Photos:twitter.com, ticketkingminnesota.blogspot.com

 

Report: Talkative Appellate Panel Gives Some Hope, Few Clues

October 1, 2012

The MN BBC et. al. appeal was argued in the Minnesota Court of Appeals on September 27, 2012 to a three judge panel. We were honored by a large and attentive group of community supporters who filled the appellants’ side of the courtroom, compared to the attendance of only four men in suits, including Charles Nauen, on our opponent’s side of the spectators’ gallery. Nauen, specially trained by the Israeli Ministry of Foreign Affairs to oppose BDS, is the Minneapolis attorney hired by Israel to monitor our lawsuit following recognition by Israel Bonds that our lawsuit could affect bond investments by 30 other states. Nauen has previously served as Governor Dayton’s attorney.

Unlike Judge Marrinan, the lower court judge who dismissed our case, the appellate judges were talkative, asking questions about standing, the meaning of the language in the Minnesota investment statute and even about the difference between Counts 2 and 3. One question that was asked was whether Minnesota courts have the power to enforce treaties (like the Geneva Convention). Although it was difficult to discern from the judge’s questions on which side of the issues they might fall, Judge Peterson, the only judge with significant legislative experience, asked a key question which the SBI’s attorney not only failed to answer but instead sidestepped in a visibly evasive manner. The question was central to our absurdity argument, that Minnesota’s statutory restrictions limiting investment in foreign governmental bonds to Canadian Bonds repaid in US Dollars can only be reconciled with the “international securities” investment provision if it excludes Israel Bonds. It was apparent that Judge Peterson understands the Minnesota statute in a manner that favors our position.

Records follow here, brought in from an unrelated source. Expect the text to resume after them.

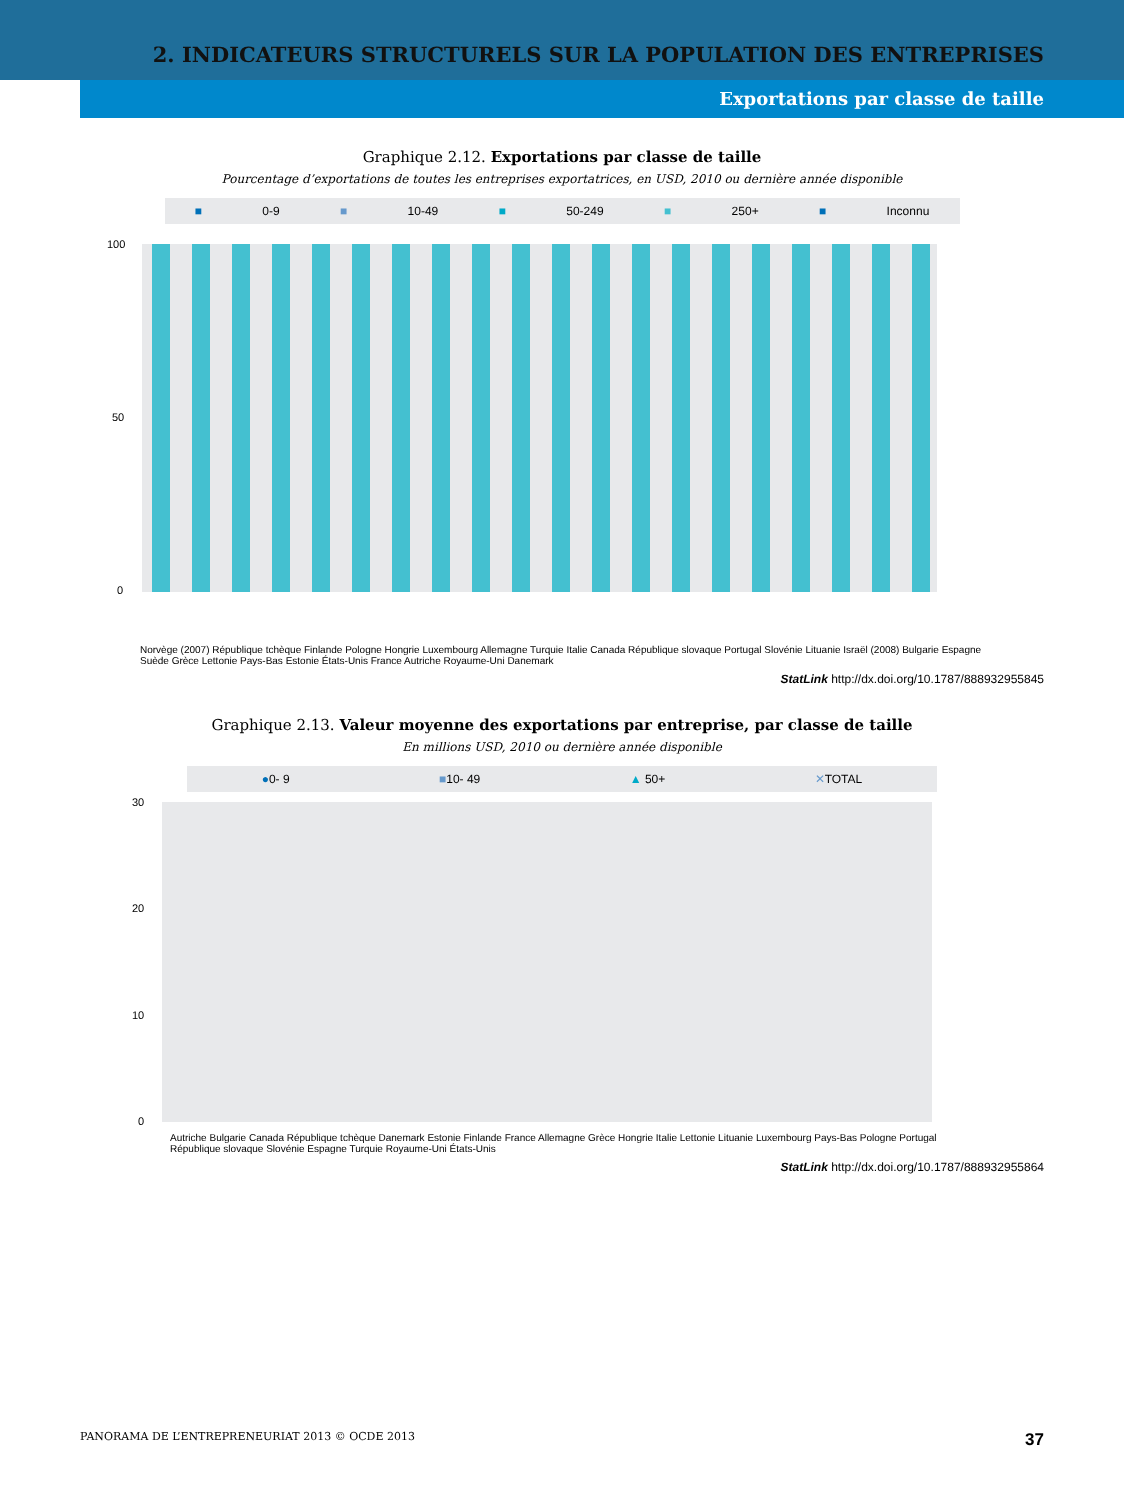2. INDICATEURS STRUCTURELS SUR LA POPULATION DES ENTREPRISES
Exportations par classe de taille
Graphique 2.12. Exportations par classe de taille
Pourcentage d’exportations de toutes les entreprises exportatrices, en USD, 2010 ou dernière année disponible
■ 0-9 ■ 10-49 ■ 50-249 ■ 250+ ■ Inconnu
100
50
0
Norvège (2007) République tchèque Finlande Pologne Hongrie Luxembourg Allemagne Turquie Italie Canada République slovaque Portugal Slovénie Lituanie Israël (2008) Bulgarie Espagne Suède Grèce Lettonie Pays-Bas Estonie États-Unis France Autriche Royaume-Uni Danemark
StatLink http://dx.doi.org/10.1787/888932955845
Graphique 2.13. Valeur moyenne des exportations par entreprise, par classe de taille
En millions USD, 2010 ou dernière année disponible
●0- 9 ■10- 49 ▲ 50+ ✕TOTAL
30
20
10
0
Autriche Bulgarie Canada République tchèque Danemark Estonie Finlande France Allemagne Grèce Hongrie Italie Lettonie Lituanie Luxembourg Pays-Bas Pologne Portugal République slovaque Slovénie Espagne Turquie Royaume-Uni États-Unis
StatLink http://dx.doi.org/10.1787/888932955864
PANORAMA DE L’ENTREPRENEURIAT 2013 © OCDE 2013 37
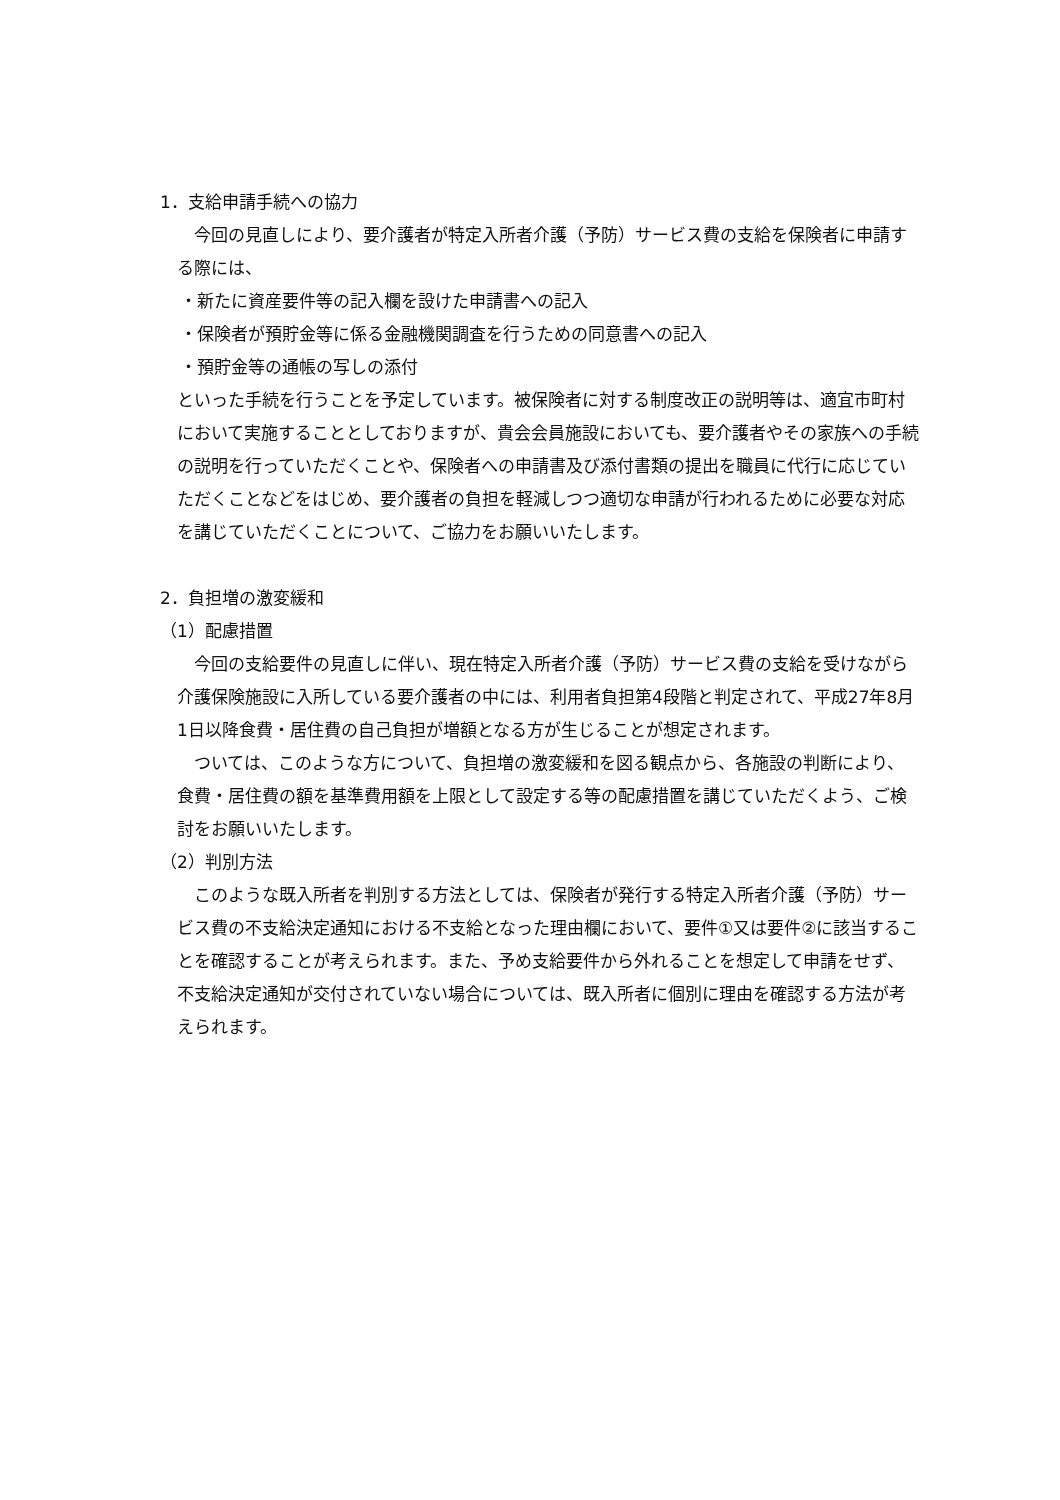1．支給申請手続への協力
今回の見直しにより、要介護者が特定入所者介護（予防）サービス費の支給を保険者に申請する際には、
・新たに資産要件等の記入欄を設けた申請書への記入
・保険者が預貯金等に係る金融機関調査を行うための同意書への記入
・預貯金等の通帳の写しの添付
といった手続を行うことを予定しています。被保険者に対する制度改正の説明等は、適宜市町村において実施することとしておりますが、貴会会員施設においても、要介護者やその家族への手続の説明を行っていただくことや、保険者への申請書及び添付書類の提出を職員に代行に応じていただくことなどをはじめ、要介護者の負担を軽減しつつ適切な申請が行われるために必要な対応を講じていただくことについて、ご協力をお願いいたします。
2．負担増の激変緩和
（1）配慮措置
今回の支給要件の見直しに伴い、現在特定入所者介護（予防）サービス費の支給を受けながら介護保険施設に入所している要介護者の中には、利用者負担第4段階と判定されて、平成27年8月1日以降食費・居住費の自己負担が増額となる方が生じることが想定されます。
ついては、このような方について、負担増の激変緩和を図る観点から、各施設の判断により、食費・居住費の額を基準費用額を上限として設定する等の配慮措置を講じていただくよう、ご検討をお願いいたします。
（2）判別方法
このような既入所者を判別する方法としては、保険者が発行する特定入所者介護（予防）サービス費の不支給決定通知における不支給となった理由欄において、要件①又は要件②に該当することを確認することが考えられます。また、予め支給要件から外れることを想定して申請をせず、不支給決定通知が交付されていない場合については、既入所者に個別に理由を確認する方法が考えられます。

However, we need 2 out of the 3 judges to vote in our favor and, as we all know, the political culture in America has long tolerated exceptional impunity when it comes to Israel’s violations of international law and the human rights of Palestinians. A recent article on OpEdNews by two MN BBC members adroitly examines how this impunity has penetrated all branches of our government and the media. It is a poignant reminder that it is more important than ever to persist in our struggle for justice.